Tommy Lee Jones
Born: September 15, 1946
Place: San Saba, TX
Jones graduated from the St. Mark’s School of Texas, where he is now on the board of directors, and attended Harvard on a need-based scholarship, staying in Mower B-12 as freshman, across the hall from future Vice President Al Gore. As an upperclassman, he was roommates with Gore and Bob Somerby, who later became editor of the media criticism site, the Daily Howler. Jones played offensive tackle on Harvard’s undefeated 1968 varsity football team. Jones graduated cum laude with a degree in English in 1969.
He then moved to New York City to become an actor. He started acting on Broadway and in television. He made his debut in movie in Love Story, in 1970. Between 1971 and 1975, he portrayed Dr. Mark Toalnd on the ABC soap opera, One Life to Live, and then he played the role of an escaped convict who was hunted down by the police in Jackson County Jail.
In 1983, he received an Emmy Best Actor for his performance as murderer Gary Gilmore in a TV adaptation of Norman Mailer’s The Executioner’s Song.

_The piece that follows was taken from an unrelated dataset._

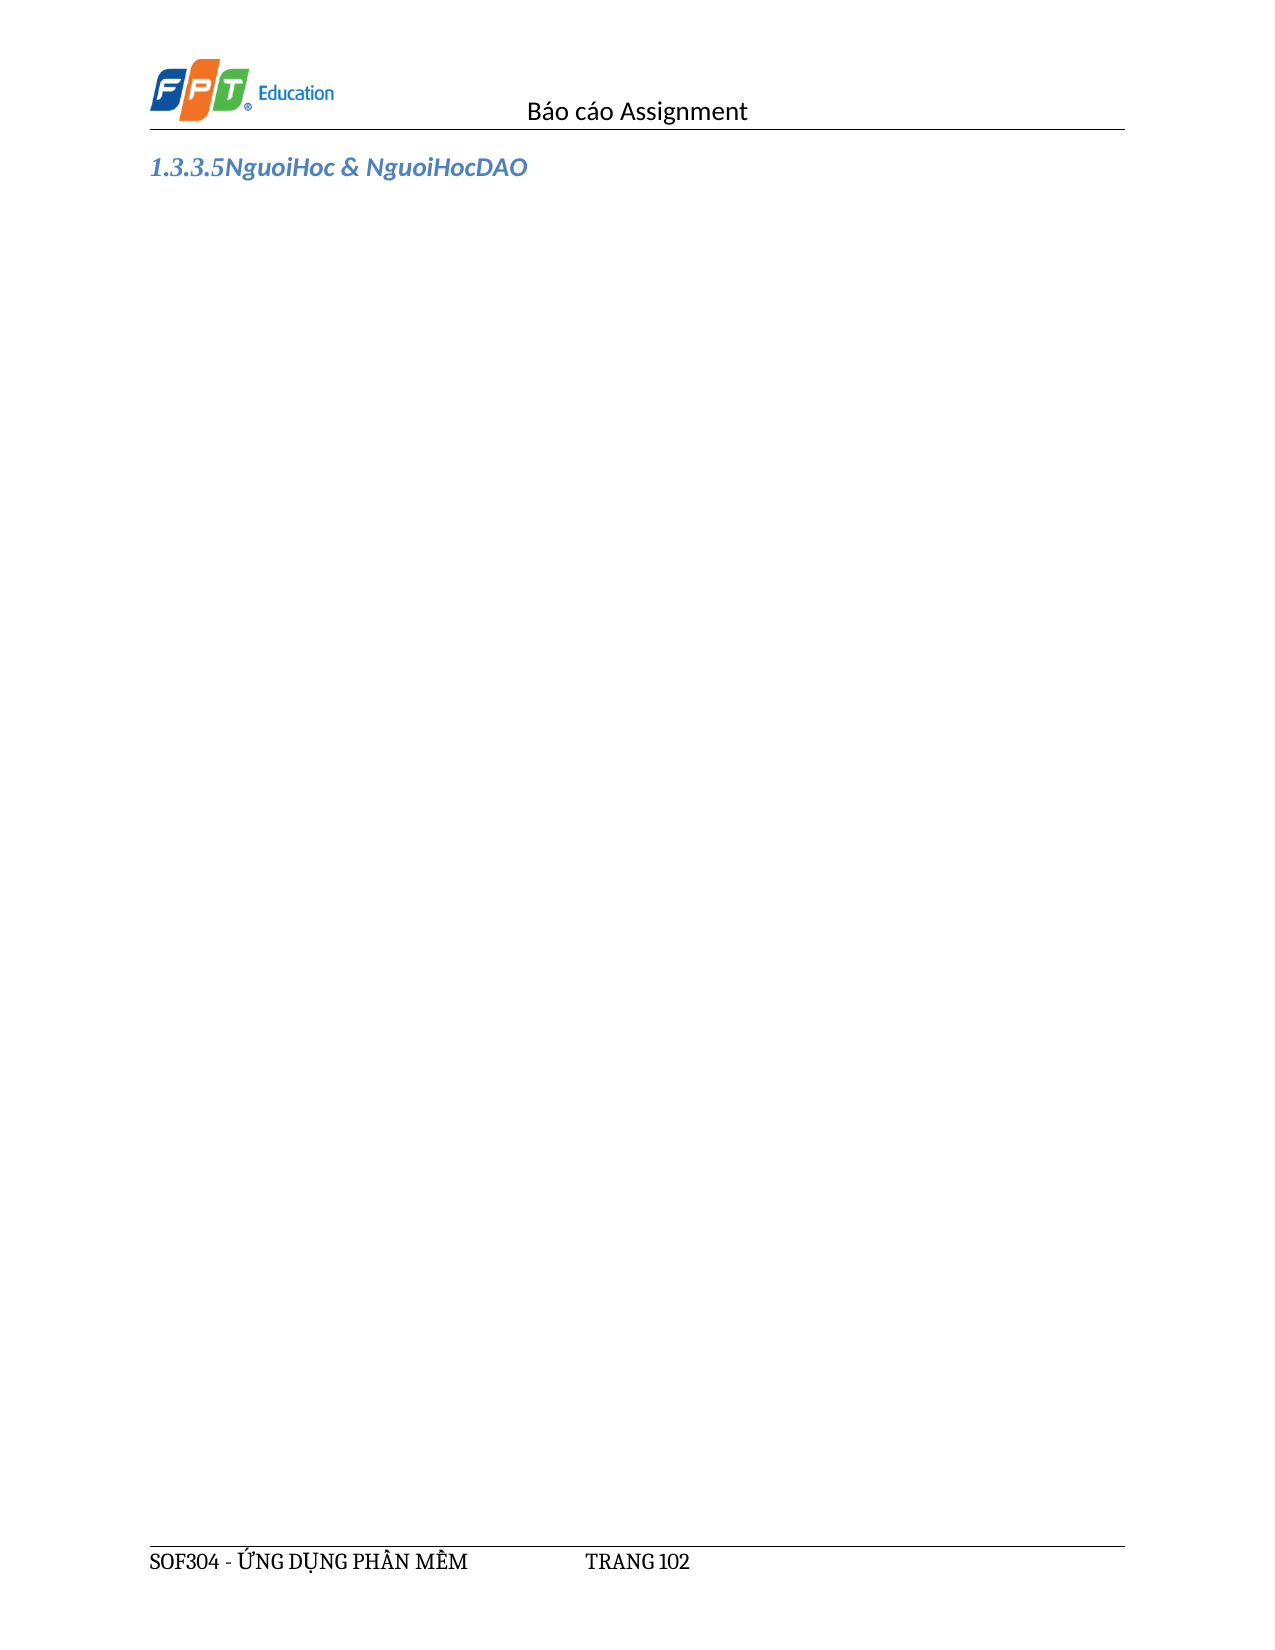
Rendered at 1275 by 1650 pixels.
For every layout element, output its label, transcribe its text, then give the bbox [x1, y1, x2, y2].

picture [150, 59, 336, 121]
subtitle NguoiHoc & NguoiHocDAO [150, 150, 1125, 183]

In the 1990s, movies such as The Fugitive co-starring Harrison Ford, which won him wide acclaim and an Academy Award for Best Supporting Actor, Batman Forever co-starring Val Kilmer, and Men in Black, with Will Smith brought him tens of millions of dollars and made him one of the top actors of Hollywood.
Jones was married to Kate Lardner from 1971 to 1978. Jones has two children from his second marriage to Kimberlea Cloughley, Victoria Kafka (born 1991) and Austin Leonard (born 1982). On March 19, 2001. he married his third wife, Dawn Laurel.